Data for this exercise Start Marker
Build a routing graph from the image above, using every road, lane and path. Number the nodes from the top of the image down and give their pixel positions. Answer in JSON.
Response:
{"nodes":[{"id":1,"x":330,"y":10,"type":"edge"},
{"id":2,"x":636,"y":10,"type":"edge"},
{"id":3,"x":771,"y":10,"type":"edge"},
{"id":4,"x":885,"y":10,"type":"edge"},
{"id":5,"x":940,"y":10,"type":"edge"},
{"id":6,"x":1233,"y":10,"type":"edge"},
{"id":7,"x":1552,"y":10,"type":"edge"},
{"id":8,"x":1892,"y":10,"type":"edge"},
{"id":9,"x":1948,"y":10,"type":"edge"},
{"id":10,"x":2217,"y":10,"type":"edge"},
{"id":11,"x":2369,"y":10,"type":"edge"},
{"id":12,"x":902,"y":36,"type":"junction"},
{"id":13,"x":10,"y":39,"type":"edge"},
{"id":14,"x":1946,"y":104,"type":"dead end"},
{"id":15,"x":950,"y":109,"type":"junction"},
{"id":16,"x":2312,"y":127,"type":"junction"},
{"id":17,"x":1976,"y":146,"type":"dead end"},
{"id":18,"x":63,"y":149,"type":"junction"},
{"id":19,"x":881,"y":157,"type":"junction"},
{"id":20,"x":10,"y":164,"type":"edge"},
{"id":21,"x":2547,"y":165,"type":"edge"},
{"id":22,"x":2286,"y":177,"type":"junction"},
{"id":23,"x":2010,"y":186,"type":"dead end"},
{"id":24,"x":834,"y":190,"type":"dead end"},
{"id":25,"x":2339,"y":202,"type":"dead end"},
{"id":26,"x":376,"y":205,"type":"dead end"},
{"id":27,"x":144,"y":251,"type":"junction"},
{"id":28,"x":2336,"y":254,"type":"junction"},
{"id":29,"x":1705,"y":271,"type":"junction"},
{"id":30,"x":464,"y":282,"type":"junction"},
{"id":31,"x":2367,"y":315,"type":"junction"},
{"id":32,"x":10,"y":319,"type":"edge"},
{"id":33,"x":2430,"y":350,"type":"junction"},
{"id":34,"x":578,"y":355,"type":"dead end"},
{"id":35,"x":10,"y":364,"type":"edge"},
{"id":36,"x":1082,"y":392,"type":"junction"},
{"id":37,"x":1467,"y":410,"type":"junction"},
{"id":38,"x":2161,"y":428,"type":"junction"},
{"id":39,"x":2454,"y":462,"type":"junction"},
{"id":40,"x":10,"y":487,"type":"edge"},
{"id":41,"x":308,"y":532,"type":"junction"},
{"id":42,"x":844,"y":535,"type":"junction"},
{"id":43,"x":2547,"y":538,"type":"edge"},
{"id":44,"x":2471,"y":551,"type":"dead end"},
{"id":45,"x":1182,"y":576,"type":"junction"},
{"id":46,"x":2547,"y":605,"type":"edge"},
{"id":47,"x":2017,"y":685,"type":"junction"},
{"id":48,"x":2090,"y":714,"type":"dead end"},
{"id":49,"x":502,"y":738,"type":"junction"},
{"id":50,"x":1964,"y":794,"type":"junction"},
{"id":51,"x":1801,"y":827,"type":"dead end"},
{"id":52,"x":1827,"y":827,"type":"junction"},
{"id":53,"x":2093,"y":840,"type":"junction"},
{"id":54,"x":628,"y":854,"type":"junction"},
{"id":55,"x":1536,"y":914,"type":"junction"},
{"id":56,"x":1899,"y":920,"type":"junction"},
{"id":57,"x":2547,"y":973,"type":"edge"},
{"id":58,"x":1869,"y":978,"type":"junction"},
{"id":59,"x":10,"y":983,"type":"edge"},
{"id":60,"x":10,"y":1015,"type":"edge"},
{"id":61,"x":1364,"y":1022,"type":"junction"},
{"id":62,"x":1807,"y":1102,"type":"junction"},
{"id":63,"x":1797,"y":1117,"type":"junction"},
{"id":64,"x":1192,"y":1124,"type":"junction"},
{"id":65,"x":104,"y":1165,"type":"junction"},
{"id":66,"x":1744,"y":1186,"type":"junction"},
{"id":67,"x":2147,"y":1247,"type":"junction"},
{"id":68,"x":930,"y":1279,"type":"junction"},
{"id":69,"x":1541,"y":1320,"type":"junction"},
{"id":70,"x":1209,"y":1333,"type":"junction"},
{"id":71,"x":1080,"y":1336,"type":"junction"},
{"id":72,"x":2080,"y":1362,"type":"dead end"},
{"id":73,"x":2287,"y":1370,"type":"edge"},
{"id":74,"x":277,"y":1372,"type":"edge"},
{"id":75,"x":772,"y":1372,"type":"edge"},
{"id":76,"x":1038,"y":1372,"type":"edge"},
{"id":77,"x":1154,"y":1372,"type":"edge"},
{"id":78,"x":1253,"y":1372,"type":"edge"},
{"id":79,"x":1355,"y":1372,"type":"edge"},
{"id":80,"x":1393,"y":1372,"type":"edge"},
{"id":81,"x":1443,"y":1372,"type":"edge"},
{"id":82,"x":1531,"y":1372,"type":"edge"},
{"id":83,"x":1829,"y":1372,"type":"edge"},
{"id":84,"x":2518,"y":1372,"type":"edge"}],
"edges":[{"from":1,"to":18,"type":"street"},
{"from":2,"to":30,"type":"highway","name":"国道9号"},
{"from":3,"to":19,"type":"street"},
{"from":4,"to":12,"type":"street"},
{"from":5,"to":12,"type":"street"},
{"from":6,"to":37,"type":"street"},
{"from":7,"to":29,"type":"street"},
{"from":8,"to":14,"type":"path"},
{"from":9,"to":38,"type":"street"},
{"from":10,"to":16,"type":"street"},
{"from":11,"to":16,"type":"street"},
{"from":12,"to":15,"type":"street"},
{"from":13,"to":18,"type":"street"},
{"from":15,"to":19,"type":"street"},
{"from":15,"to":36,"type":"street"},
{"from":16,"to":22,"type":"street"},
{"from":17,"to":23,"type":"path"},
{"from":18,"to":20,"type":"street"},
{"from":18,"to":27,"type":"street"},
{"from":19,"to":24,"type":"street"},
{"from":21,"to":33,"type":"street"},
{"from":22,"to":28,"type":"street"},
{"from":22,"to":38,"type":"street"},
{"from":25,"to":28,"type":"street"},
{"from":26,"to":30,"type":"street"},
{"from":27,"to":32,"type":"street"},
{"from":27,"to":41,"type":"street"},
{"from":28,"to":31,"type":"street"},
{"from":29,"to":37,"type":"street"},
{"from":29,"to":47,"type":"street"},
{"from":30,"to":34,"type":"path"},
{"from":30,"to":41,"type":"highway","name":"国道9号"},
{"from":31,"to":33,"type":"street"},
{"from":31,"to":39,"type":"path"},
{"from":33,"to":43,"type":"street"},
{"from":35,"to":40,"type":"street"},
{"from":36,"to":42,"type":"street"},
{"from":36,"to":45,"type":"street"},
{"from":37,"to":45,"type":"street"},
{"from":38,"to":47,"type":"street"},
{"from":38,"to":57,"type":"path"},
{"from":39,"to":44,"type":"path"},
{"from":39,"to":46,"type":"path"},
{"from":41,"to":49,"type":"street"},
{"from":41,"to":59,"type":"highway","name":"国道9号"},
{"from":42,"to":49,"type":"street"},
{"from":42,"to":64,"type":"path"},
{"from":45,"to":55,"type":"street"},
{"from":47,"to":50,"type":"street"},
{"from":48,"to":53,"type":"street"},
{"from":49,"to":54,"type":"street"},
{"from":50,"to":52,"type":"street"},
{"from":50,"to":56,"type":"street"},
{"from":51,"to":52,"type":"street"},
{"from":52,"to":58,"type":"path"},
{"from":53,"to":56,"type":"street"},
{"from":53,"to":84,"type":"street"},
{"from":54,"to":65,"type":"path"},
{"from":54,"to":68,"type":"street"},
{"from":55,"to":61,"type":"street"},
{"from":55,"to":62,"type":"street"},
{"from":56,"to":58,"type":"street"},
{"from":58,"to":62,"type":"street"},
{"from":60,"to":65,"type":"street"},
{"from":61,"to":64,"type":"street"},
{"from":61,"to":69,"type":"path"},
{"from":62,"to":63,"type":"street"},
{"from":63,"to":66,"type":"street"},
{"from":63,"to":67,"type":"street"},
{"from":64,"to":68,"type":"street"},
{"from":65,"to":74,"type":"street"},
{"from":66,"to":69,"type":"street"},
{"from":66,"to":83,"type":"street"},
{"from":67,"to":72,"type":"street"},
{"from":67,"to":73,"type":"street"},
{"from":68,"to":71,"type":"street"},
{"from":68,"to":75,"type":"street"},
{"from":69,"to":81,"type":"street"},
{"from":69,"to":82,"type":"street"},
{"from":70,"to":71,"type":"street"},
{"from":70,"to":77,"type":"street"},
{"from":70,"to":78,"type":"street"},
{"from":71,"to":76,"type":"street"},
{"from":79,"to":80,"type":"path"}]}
Data for this exercise End Marker
**Exercise**. Pull out every line of the records above that contains the word "highway".

**Expected answer**.
{"from":2,"to":30,"type":"highway","name":"国道9号"},
{"from":30,"to":41,"type":"highway","name":"国道9号"},
{"from":41,"to":59,"type":"highway","name":"国道9号"},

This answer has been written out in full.